#### DATA TO PROCESS:

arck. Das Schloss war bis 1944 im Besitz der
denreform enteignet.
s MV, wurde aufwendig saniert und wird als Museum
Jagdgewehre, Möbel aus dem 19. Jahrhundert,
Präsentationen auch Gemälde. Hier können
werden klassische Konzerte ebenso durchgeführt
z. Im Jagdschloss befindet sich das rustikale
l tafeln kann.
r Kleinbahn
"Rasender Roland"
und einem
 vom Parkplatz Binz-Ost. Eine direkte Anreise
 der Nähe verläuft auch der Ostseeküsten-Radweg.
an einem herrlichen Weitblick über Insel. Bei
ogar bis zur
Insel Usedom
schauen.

#### WORK REQUIRED:
Reproduce the text of every record above verbatim, line for line, with no changes.

#### SOLUTION:
arck. Das Schloss war bis 1944 im Besitz der
denreform enteignet.
s MV, wurde aufwendig saniert und wird als Museum
Jagdgewehre, Möbel aus dem 19. Jahrhundert,
Präsentationen auch Gemälde. Hier können
werden klassische Konzerte ebenso durchgeführt
z. Im Jagdschloss befindet sich das rustikale
l tafeln kann.
r Kleinbahn
"Rasender Roland"
und einem
 vom Parkplatz Binz-Ost. Eine direkte Anreise
 der Nähe verläuft auch der Ostseeküsten-Radweg.
an einem herrlichen Weitblick über Insel. Bei
ogar bis zur
Insel Usedom
schauen.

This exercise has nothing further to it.